_WORK TO COMPLETE_. Set down exactly the lines from the first line of the records through the line that contains "left front paw: (427, 454)", and leave every picture out.

_GIVEN DATA_.
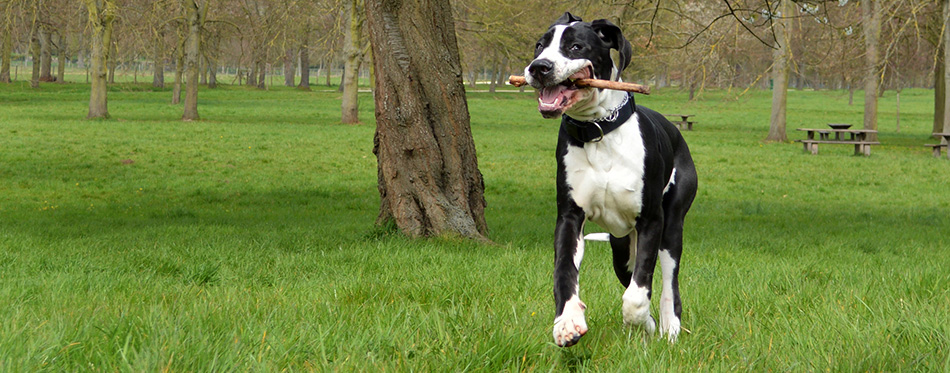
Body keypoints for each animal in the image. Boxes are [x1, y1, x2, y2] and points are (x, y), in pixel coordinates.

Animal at [524, 13, 704, 348]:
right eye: (540, 45)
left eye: (576, 46)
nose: (539, 67)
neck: (598, 131)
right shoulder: (569, 217)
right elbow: (564, 271)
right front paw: (567, 321)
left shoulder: (651, 221)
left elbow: (638, 293)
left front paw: (641, 320)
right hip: (620, 249)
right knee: (630, 273)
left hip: (671, 229)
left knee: (667, 284)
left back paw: (669, 327)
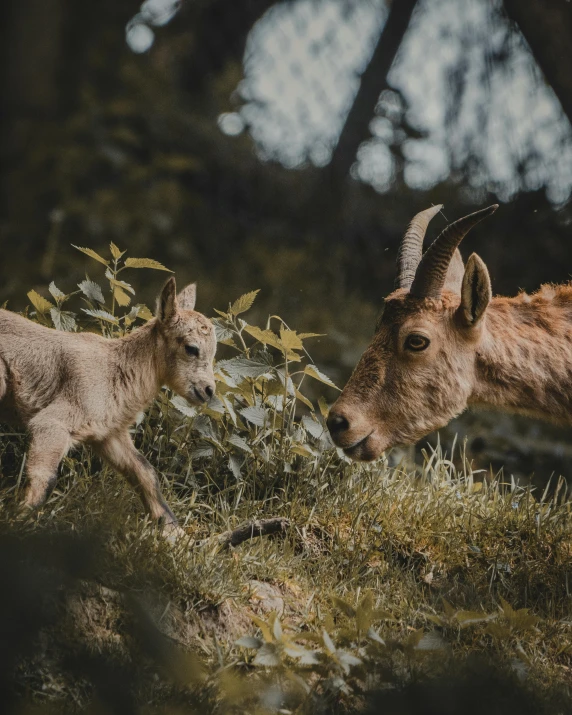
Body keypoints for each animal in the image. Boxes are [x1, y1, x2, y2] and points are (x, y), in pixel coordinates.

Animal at [0, 276, 214, 528]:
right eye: (191, 348)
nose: (209, 390)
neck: (115, 369)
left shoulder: (109, 435)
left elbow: (146, 473)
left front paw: (171, 530)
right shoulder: (53, 422)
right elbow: (45, 477)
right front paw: (19, 520)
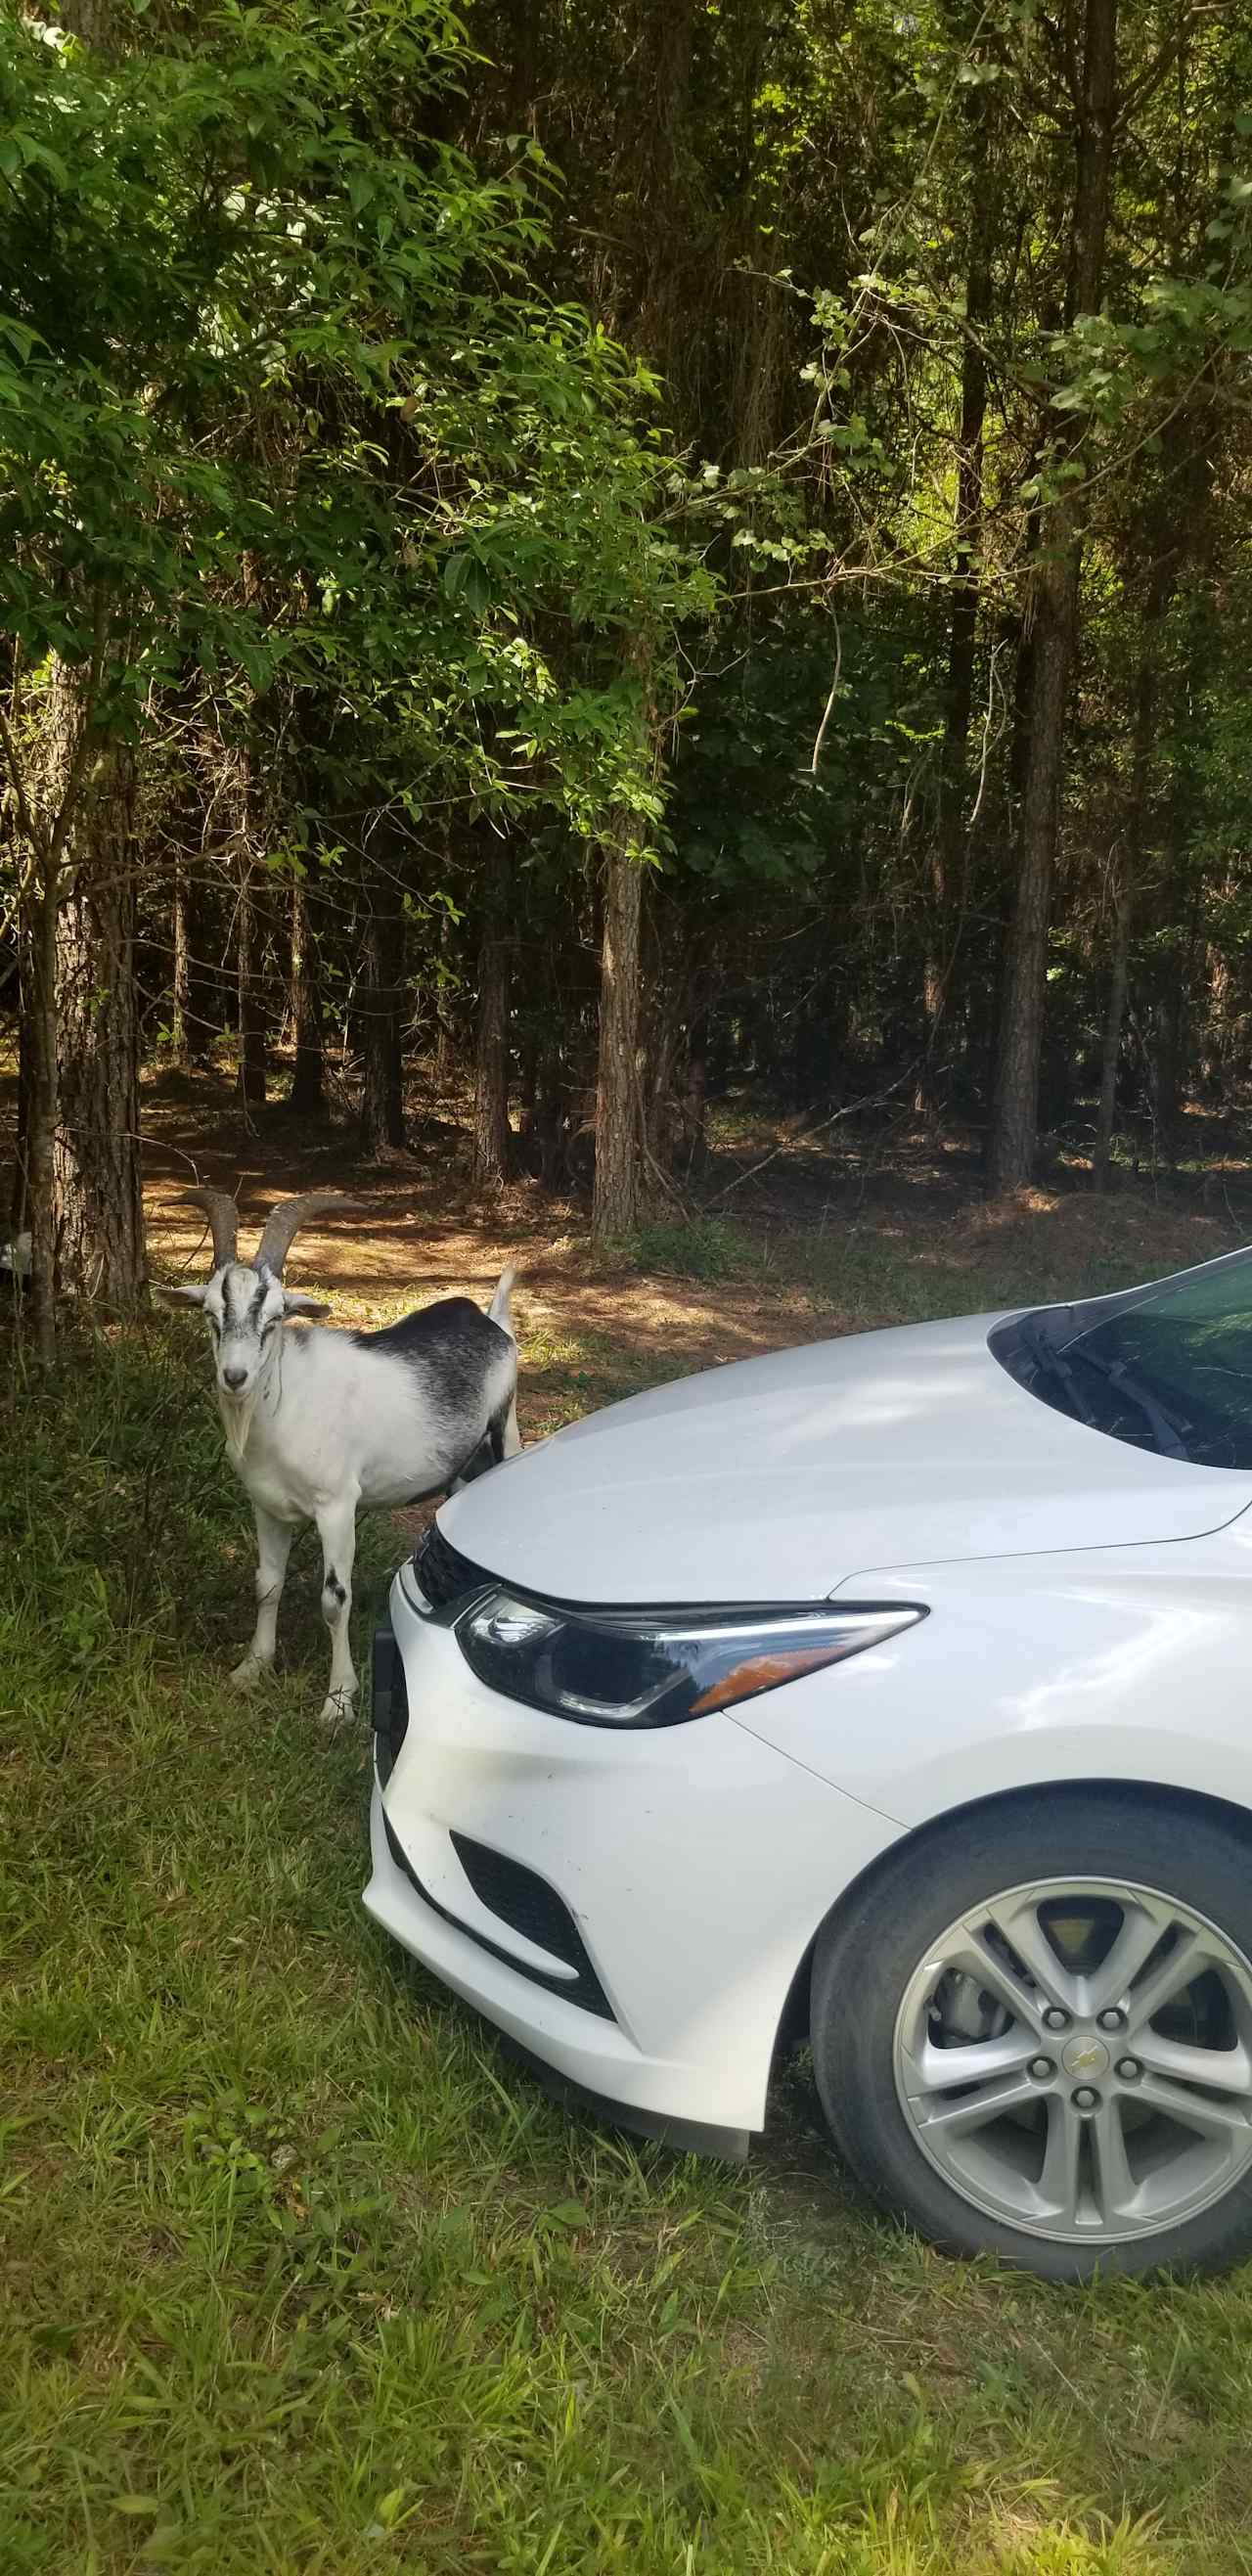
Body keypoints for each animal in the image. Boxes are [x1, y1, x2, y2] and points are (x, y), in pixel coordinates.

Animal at [161, 1190, 517, 1720]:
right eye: (210, 1315)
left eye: (274, 1318)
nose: (235, 1376)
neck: (285, 1404)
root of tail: (488, 1320)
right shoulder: (266, 1506)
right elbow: (267, 1583)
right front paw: (252, 1668)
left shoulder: (336, 1506)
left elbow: (335, 1598)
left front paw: (339, 1701)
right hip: (460, 1466)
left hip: (505, 1430)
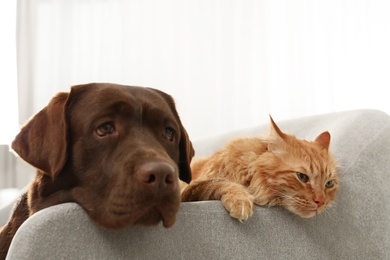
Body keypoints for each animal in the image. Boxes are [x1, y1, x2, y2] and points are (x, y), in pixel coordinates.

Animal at [182, 117, 338, 220]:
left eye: (329, 183)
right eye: (302, 177)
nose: (321, 202)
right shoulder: (188, 190)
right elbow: (219, 182)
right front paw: (240, 201)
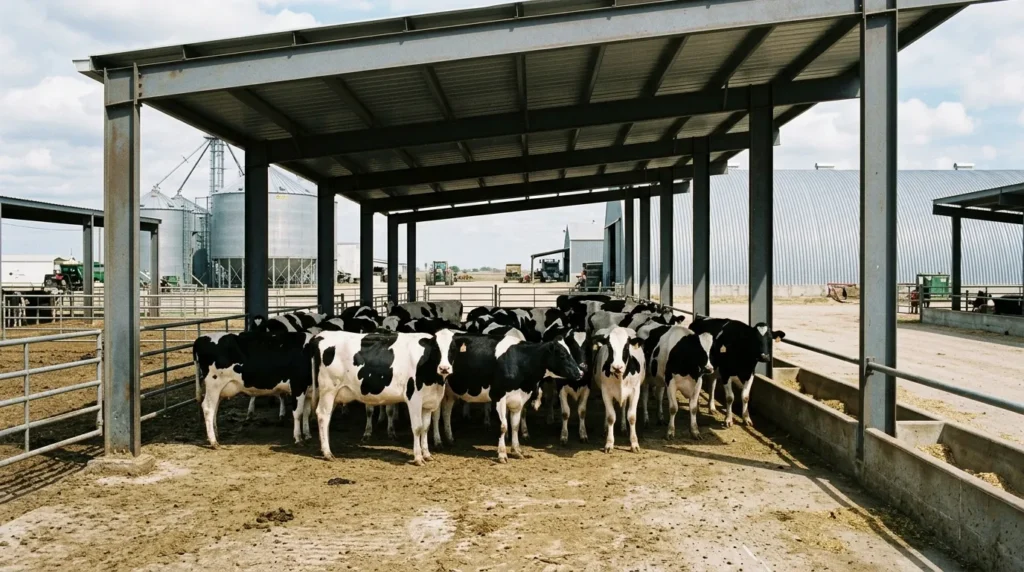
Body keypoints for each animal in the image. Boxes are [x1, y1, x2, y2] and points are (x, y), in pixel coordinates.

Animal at [310, 329, 456, 465]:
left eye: (452, 348)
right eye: (436, 348)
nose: (444, 368)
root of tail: (321, 334)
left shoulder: (428, 402)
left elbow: (425, 427)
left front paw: (427, 454)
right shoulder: (414, 399)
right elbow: (417, 428)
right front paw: (418, 458)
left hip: (333, 395)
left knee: (327, 417)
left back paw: (324, 449)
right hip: (328, 390)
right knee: (322, 415)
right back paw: (327, 453)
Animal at [439, 332, 584, 462]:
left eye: (571, 353)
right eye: (563, 355)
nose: (580, 373)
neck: (521, 362)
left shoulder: (519, 399)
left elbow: (515, 425)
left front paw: (516, 451)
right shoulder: (499, 397)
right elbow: (503, 426)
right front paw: (502, 454)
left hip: (450, 393)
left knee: (446, 411)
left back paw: (450, 438)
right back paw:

_SOLUTION TO THE PROBLEM_.
Body keypoints for each animal in the image. Boxes are [x1, y1, x2, y2] and points are (x, y), in pixel coordinates.

Animal at [524, 13, 704, 348]:
right eye: (540, 45)
left eye: (576, 46)
nose: (539, 67)
neck: (598, 131)
right shoulder: (569, 217)
right elbow: (564, 271)
right front paw: (567, 321)
left shoulder: (651, 221)
left elbow: (638, 293)
left front paw: (641, 320)
right hip: (620, 249)
right knee: (630, 273)
left hip: (671, 229)
left knee: (667, 284)
left back paw: (669, 327)
Body keypoints for each animal in the image. Boxes are [x1, y1, x2, y2] and points are (x, y), in pixel coordinates.

Animal at [0, 276, 214, 528]:
right eye: (191, 348)
nose: (209, 390)
neck: (115, 369)
left shoulder: (109, 435)
left elbow: (146, 473)
left front paw: (171, 530)
right shoulder: (53, 422)
right elbow: (45, 477)
right front paw: (19, 520)
Body keypoints for each animal in the image. Boxes are [x1, y1, x2, y2] and points are (x, y), in pixel coordinates.

Animal at [161, 1190, 517, 1720]:
right eye: (210, 1315)
left eye: (274, 1318)
nose: (235, 1376)
neck: (285, 1404)
root of tail: (488, 1320)
right shoulder: (266, 1506)
right elbow: (267, 1583)
right front paw: (252, 1668)
left shoulder: (336, 1506)
left elbow: (335, 1598)
left front paw: (339, 1701)
right hip: (460, 1466)
left hip: (505, 1430)
Body keypoints for each animal in the image. Boxes are [x1, y1, x2, y2] and points are (x, y), in pixel coordinates.

Animal at [182, 117, 338, 220]:
left eye: (329, 183)
right eye: (302, 177)
nose: (321, 202)
right shoulder: (188, 190)
right elbow: (219, 182)
right front paw: (240, 201)
Body keypoints for each animal in the image. Boxes are [x1, y1, x2, y2] and points are (x, y), in pixel coordinates.

Animal at [310, 329, 456, 465]:
left eye: (452, 348)
right eye: (436, 348)
nose: (444, 368)
root of tail: (321, 334)
left shoulder: (428, 402)
left elbow: (425, 427)
left front paw: (427, 454)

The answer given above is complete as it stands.